Elle n’imaginait pas se retrouver un jour à la tête de son canton, lorsque, il y a dix-neuf ans, elle foulait pour la première fois les marches de l’Université. Pourtant, c’est dans un spacieux et confortable bureau de conseillère d’État que nous accueille Rebecca Ruiz, élue le 19 mars dernier par le peuple vaudois. Fraîchement installée dans sa fonction de cheffe du Département de la santé et de l’action sociale, la nouvelle ministre nous accorde une entrevue, casée entre ses multiples réunions.
Assise à une vaste table ovale, elle jette un regard sur son secrétaire massif et jonché de dossiers. «Cette nouvelle fonction demande un important investissement personnel, mais pour moi cela représente aussi le summum de mon engagement social», assure celle qui, il y a seulement treize ans, s’inscrivait au Parti socialiste.
Élue successivement au Conseil communal de Lausanne (deux fois), au Grand conseil vaudois, puis au Conseil national (deux fois aussi) avant d’obtenir à 37 ans un siège à l’Exécutif vaudois, la socialiste a gravi les échelons à toute vitesse. Une rapidité à l’image de sa récente élection, qui n’a pas nécessité plus d’un tour avant que ses concurrents ne s’inclinent spontanément.
Inspirée par ses lectures
Il faut dire que la politique, Rebecca Ruiz l’a dans le sang. Fille d’un militant socialiste lausannois et petite-fille d’une Espagnole communiste emprisonnée sous Franco, elle a été baignée dès l’enfance dans une tradition de gauche. Pourtant, sa volonté de s’engager s’est révélée à l’âge adulte, à la lecture de textes de grands auteurs de sociologie, notamment Pierre Bourdieu, alors qu’elle effectuait une licence dans cette discipline à l’UNIL. «J’avais des intuitions sur les phénomènes que j’observais dans la société, que j’avais moi-même vécus, mais les voir confirmées par des recherches, sur des bases scientifiques étayées, m’a clairement décidée à faire le pas de l’engagement politique», explique l’élue, qui affirme avoir vécu pendant ses études «des prises de conscience extrêmement fortes».
Criminologue chevronnée
Pourtant, les sciences sociales n’étaient, à la base, qu’un «passage obligé» pour accéder ensuite à un diplôme rêvé, celui de criminologie. Fan incontestée de romans policiers depuis l’enfance, fascinée par «les événements, les situations, les caractéristiques personnelles, qui peuvent faire basculer les individus dans ce qu’ils ont de pire», elle a accompli sa vocation en travaillant ensuite dans le domaine durant sept ans.

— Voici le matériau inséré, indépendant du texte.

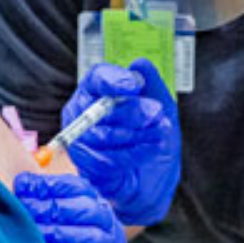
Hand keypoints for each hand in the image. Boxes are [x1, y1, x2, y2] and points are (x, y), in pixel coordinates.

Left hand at [14, 173, 136, 242]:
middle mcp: (108, 228)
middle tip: (26, 208)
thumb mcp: (69, 223)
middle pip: (88, 210)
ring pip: (91, 238)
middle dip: (53, 207)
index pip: (79, 187)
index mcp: (98, 207)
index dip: (50, 185)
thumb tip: (21, 183)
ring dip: (60, 233)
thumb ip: (49, 203)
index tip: (23, 185)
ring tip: (35, 231)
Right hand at [64, 59, 180, 225]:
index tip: (135, 86)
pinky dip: (132, 155)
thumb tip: (140, 65)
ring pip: (102, 134)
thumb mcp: (163, 107)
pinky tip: (149, 150)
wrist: (154, 178)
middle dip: (132, 112)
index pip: (98, 77)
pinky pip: (105, 159)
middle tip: (156, 114)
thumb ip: (152, 84)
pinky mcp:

Enquête sur l’ampleur du vandalisme à l’école pour la Ville de Lausanne, étude sur la mise en place d’un code déontologique au sein de la police lausannoise ou encore, pour l’État de Vaud, rapports sur le harcèlement entre enfants… Ces expériences lui ont apporté une expertise, qu’elle a su utiliser en politique en s’impliquant avec ténacité sur le dossier «Sécurité» à ses débuts. Ceci avant de tirer un trait – en tout cas temporaire – sur sa carrière professionnelle.
Aujourd’hui, Rebecca Ruiz ne regrette pas son choix. «Quand vous vous engagez pour vos idéaux et qu’on sent au sein d’une organisation politique que vous êtes motivée et prête à vous investir – ce que j’ai fait au Parti socialiste – des rencontres et des opportunités se créent», explique-t-elle. Son secret pour réussir? «Avoir la conviction que mon action peut changer les choses et la capacité à écouter ma propre indignation», assure-t-elle d’un regard qui ne cille pas.